- _Brief_
Extract each line below that contains the string "score". Case counts.

-*-*-

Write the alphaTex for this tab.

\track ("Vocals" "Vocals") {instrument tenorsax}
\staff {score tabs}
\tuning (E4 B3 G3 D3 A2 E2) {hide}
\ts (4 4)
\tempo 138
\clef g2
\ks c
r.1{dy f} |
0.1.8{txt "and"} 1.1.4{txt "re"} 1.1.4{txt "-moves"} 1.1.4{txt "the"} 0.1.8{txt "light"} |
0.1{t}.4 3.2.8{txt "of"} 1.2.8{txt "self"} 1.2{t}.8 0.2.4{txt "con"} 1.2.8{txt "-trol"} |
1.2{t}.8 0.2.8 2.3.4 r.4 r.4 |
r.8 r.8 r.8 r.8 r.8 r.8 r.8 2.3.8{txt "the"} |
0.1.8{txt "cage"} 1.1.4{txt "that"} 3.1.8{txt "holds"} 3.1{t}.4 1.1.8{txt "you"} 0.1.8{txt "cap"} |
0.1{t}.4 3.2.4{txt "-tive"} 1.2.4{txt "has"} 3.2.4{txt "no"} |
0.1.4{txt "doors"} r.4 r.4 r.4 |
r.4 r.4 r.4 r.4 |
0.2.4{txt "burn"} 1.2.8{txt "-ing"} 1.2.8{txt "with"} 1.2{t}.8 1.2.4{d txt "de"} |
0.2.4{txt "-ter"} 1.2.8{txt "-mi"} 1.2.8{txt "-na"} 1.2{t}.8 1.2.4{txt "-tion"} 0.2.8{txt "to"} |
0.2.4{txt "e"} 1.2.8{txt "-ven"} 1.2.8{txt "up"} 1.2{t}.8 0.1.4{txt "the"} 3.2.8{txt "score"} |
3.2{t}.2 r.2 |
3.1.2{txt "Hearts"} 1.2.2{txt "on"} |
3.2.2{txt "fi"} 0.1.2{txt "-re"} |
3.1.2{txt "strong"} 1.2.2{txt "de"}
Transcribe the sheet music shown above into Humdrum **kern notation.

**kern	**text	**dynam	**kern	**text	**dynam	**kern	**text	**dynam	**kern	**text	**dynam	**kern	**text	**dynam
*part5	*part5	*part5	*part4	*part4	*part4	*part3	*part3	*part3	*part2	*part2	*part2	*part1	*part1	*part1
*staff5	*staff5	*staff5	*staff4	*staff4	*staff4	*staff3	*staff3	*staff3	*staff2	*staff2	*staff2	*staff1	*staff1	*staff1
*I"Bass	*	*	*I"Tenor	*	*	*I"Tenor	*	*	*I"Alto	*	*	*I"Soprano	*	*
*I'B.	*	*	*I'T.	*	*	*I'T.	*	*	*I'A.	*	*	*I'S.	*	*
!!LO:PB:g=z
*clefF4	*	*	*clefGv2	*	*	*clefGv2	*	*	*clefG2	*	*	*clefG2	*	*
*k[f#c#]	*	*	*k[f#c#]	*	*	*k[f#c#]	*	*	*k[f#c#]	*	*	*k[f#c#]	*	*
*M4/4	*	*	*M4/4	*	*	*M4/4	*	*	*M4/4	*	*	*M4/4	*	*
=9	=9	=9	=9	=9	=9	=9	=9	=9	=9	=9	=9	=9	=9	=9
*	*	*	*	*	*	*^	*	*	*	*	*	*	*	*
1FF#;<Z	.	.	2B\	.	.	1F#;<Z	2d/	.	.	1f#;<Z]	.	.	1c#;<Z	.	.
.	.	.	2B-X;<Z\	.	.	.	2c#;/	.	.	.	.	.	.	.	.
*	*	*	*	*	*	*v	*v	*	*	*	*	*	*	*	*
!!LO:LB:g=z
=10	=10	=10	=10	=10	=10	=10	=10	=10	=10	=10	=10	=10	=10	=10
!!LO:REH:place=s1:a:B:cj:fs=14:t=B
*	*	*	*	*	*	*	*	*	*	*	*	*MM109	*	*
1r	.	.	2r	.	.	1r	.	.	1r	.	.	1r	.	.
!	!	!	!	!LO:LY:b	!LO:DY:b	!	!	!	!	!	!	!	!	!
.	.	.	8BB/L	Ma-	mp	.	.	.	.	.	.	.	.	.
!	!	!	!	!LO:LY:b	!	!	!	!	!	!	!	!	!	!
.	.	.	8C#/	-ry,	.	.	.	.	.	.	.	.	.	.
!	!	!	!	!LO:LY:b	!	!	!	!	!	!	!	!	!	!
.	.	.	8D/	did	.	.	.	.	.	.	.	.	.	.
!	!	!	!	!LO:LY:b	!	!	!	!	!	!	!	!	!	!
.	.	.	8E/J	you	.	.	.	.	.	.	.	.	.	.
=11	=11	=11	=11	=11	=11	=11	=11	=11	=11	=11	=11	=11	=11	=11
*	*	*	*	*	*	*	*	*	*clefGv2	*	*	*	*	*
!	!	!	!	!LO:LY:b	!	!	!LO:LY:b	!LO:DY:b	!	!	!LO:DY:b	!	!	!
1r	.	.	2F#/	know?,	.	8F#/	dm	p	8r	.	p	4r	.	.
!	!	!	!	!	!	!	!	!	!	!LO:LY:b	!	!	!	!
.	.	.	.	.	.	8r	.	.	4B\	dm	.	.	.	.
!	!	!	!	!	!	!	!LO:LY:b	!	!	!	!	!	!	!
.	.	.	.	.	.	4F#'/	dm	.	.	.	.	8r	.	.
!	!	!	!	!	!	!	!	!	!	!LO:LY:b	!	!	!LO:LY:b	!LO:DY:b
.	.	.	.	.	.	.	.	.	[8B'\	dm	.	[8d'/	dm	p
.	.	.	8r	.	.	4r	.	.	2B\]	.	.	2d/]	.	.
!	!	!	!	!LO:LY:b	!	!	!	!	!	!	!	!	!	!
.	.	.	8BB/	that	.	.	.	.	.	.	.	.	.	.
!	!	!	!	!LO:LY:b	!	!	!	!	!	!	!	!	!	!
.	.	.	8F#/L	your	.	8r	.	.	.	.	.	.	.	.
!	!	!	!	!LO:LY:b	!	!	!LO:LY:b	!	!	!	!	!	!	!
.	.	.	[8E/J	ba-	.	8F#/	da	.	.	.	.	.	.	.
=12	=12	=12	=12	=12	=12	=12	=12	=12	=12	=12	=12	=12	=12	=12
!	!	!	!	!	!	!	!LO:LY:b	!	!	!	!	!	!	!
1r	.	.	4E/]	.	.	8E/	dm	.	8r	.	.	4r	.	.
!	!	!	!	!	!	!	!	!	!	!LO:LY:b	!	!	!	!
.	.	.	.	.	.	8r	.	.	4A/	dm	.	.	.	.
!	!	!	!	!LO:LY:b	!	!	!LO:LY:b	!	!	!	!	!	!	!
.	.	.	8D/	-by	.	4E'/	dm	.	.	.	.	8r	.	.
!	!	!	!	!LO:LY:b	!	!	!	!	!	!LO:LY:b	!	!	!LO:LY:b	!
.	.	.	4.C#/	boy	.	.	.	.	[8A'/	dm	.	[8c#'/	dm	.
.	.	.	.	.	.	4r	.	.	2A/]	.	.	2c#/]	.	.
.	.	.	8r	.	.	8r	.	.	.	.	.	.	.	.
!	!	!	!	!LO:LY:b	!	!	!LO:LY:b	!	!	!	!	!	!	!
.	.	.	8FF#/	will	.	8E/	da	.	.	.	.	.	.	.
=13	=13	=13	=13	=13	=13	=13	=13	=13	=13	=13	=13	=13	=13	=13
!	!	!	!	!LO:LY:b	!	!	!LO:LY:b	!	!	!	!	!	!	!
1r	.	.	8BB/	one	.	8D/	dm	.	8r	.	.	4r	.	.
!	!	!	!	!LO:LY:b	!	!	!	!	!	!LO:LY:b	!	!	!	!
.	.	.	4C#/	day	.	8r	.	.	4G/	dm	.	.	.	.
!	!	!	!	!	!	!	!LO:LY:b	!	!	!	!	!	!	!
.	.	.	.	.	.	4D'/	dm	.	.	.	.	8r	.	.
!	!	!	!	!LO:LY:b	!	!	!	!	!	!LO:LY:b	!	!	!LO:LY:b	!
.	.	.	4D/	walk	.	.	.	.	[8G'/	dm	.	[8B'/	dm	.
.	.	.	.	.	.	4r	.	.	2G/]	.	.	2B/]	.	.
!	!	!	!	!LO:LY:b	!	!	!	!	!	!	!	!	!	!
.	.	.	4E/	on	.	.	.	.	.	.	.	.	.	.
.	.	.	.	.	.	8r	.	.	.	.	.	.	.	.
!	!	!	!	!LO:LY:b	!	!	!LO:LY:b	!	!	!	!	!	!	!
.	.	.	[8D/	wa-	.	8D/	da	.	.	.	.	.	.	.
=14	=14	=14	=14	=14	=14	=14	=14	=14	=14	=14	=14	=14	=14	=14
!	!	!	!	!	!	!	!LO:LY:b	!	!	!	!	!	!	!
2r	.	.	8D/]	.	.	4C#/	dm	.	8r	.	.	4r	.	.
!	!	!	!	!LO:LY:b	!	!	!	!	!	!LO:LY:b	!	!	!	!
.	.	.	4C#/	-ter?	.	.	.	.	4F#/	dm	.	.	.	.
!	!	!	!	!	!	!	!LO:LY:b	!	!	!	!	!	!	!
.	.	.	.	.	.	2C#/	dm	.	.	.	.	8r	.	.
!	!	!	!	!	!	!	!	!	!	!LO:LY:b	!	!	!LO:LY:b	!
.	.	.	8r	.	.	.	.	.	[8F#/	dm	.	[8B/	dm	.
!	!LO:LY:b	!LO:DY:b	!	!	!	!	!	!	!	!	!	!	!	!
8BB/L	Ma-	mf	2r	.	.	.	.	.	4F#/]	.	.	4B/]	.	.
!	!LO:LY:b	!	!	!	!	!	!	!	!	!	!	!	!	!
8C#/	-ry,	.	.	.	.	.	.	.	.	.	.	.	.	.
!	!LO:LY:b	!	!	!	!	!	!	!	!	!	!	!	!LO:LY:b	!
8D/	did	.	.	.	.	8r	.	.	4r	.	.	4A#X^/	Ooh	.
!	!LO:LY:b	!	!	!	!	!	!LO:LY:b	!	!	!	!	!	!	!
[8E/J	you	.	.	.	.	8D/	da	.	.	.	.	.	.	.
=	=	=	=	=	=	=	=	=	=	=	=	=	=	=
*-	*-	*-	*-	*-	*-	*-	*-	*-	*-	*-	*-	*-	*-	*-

-*-*-

- _Finished exercise_
\staff {score tabs}
0.2.4{txt "e"} 1.2.8{txt "-ven"} 1.2.8{txt "up"} 1.2{t}.8 0.1.4{txt "the"} 3.2.8{txt "score"} |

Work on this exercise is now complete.